Our mom was such a wonderful wife to our dad. He had given her the American dream, so she devoted her life here to being a supportive partner. When our dad got injured on the job, she immediately quit her Masters in Fine Arts program in New York, and flew back here to support the family financially. Then when our dad got very sick with lung disease in his last years, she was by his side every single day and every single night. She was deeply devoted to our dad, all the way through to his last breath in 2010.
Mom was the rock of our family. A truly incredible woman who always put her kids and family first. All these years, she didn’t even go back to China because she was taking care of everyone else. Us, then our dad, and then our grandma. It wasn’t until June 2017 that she had an opportunity to go back to China together with us, after 31 years of being away from her motherland. We are so lucky to have gotten the chance to see China with our mom, just in time. It was a miracle to be able to make these memories with our mom, who was a mom until the very end. In her last hour alive, she called us to her bedside at the hospital to say something so simple yet so profoundly like her--she said, “You kids go home and get some sleep.”
Even though she is gone now, at least from this realm, she taught us, and many others, how to live. Juli inspired so many people as a teacher. In the last chapter of her life, she was a teacher because she was so passionate about education. In her 60s, our mom followed her passion for education and studied to become a math teacher. She helped teach geometry and trigonometry at Lowell, our former high school. However, after some time she realized that since her kids were grown up, she wanted to teach younger kids. Until her passing, she was teaching at Mother Goose childcare, and teaching Mandarin to a sweet 4-year old girl in our neighborhood.
More than anything, our mom taught us how to appreciate life and how to find the extraordinary in the ordinary. She was so curious and adventurous, and she raised us to be the same. We grew up hiking in Yosemite, sweating in Death Valley, and watching the waves along Highway 1. She taught us how to appreciate the marvels and wonders of the world.
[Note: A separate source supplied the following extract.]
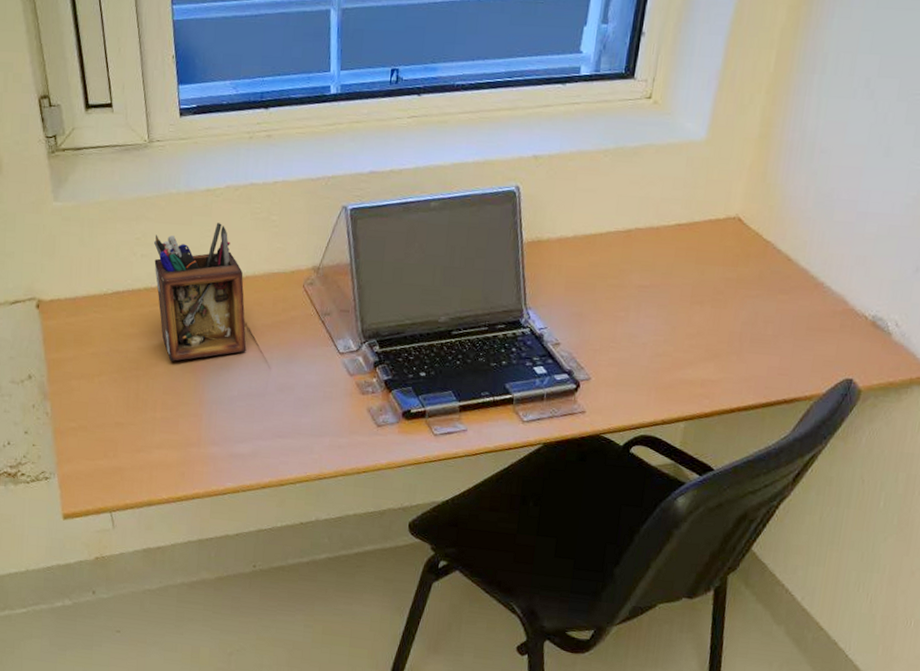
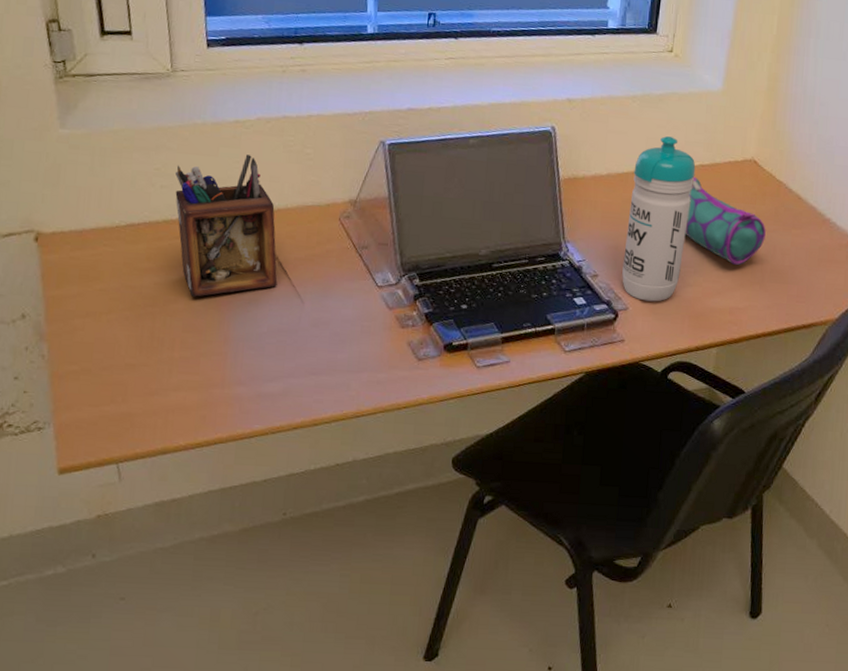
water bottle: none [585,193,672,372] -> present [622,136,696,302]
pencil case: none [655,237,748,334] -> present [685,176,766,265]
Juli lived her life more fully than anyone we know. Though she was diagnosed with lymphoma, a blood cancer, in 2010 she didn’t let cancer define her. She was defined by her ability to live life to its fullest, and she lived exactly on her own terms. She marched to the beat of her own magically eccentric drum. She played badminton and sang italian opera, all the way to her peaceful passing.
One can never be ready for the loss of a parent, at any age or time, but we've had the privilege of exchanging heartfelt last words and "I love you's" in multiple conversations. Though we wake up to a new life without our mom on earth, she will live on in us, and we will live on for her.